Lentamente surgiu desta teoria a observação mais detalhada e minuciosa das leis
por mim estabelecidas. Comparei as raças entre si. Escolhi uma entre as que encontrei de
melhor e escrevi a História dos Persas para mostrar, com o exemplo da nação mais isolada
de todas as suas semelhantes, quão importantes são as diferenças de clima, de vizinhança
e as circunstâncias de tempo para mudar ou refrear o espírito de uma raça.
Assim que terminei esta segunda parte de minha tarefa pude começar a abordar as
dificuldades da terceira parte, causa e objetivo de meu interesse. Tracei a história de uma
família, de suas características recebidas desde sua origem, de suas aptidões, de seus
defeitos, das flutuações que influíram em seu destino e escrevia história de Ottar Jarl,
pirata norueguês e de sua descendência.
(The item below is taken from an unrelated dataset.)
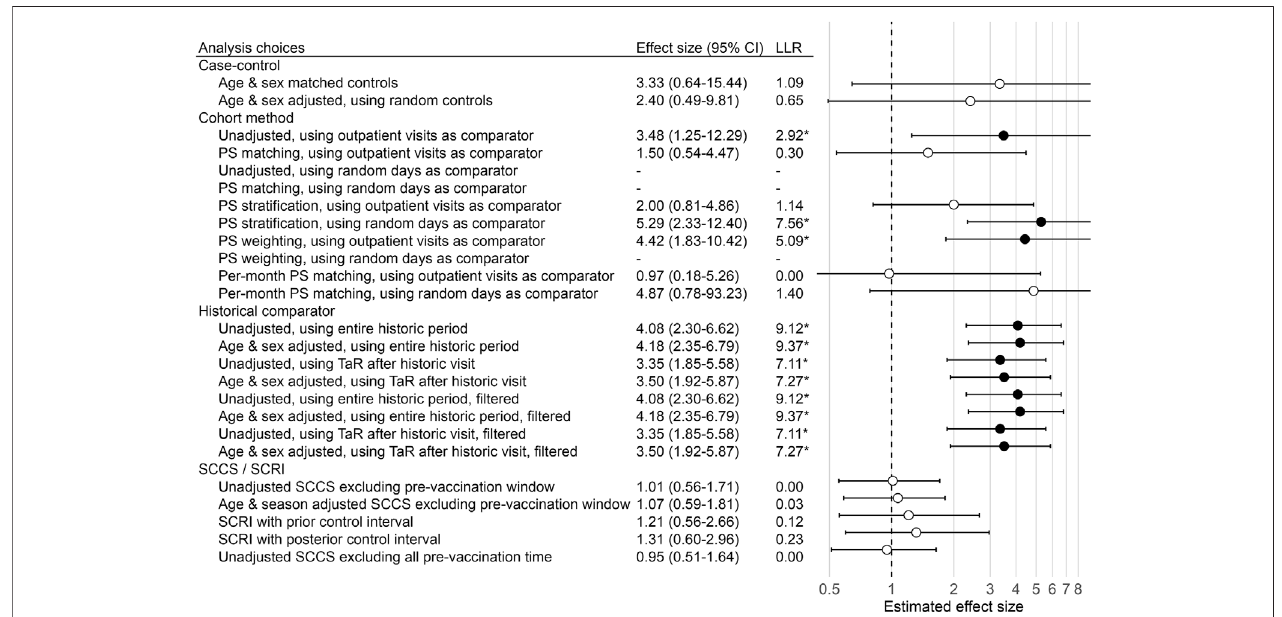
FIGURE 1 | Effect size estimates, 95% CI, and LLRs for one example control. We use each analysis variation to estimate the causal effect size of H1N1pdm vaccination on the risk of “ contusion of toe ” in the Optum EHR database, using the data across all 9 months. The true effect size is 1, as indicated by the dashed line. ‘ * ’ and fi lled dots indicates the LLR exceeds the critical value. CI = Con fi dence Interval, LLR = Log Likelihood Ratio, TaR = Time-at-Risk.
Assim é que, depois de ter tirado a envoltura
verde, espinhosa, grossa da noz e em seguida seus lanhos, pus ao descoberto seu núcleo.
O caminho por mim recorrido não conduz a um destes promontórios escarpados onde o
solo se quebra, mas a uma destas planícies estreitas onde, com o caminho aberto diante
de si, o indivíduo herda os resultados supremos de sua raça, seus instintos bons ou maus,
fortes ou débeis e desenvolve livremente sua personalidade.
Hoje amamos as grandes unidades, os vastos conjuntos nos quais as entidades
isoladas desaparecem. O conceituamos como produto da ciência. Em cada época, esta
gostaria de devorar as verdades que a estorva. Não há porque se assustar sobre isso.
Júpiter sempre escapa da voracidade de Saturno e o esposo e filho de Rea, deuses uns e
outros, reinam, sem poderem se destruir mutuamente, sobre a majestade do Universo.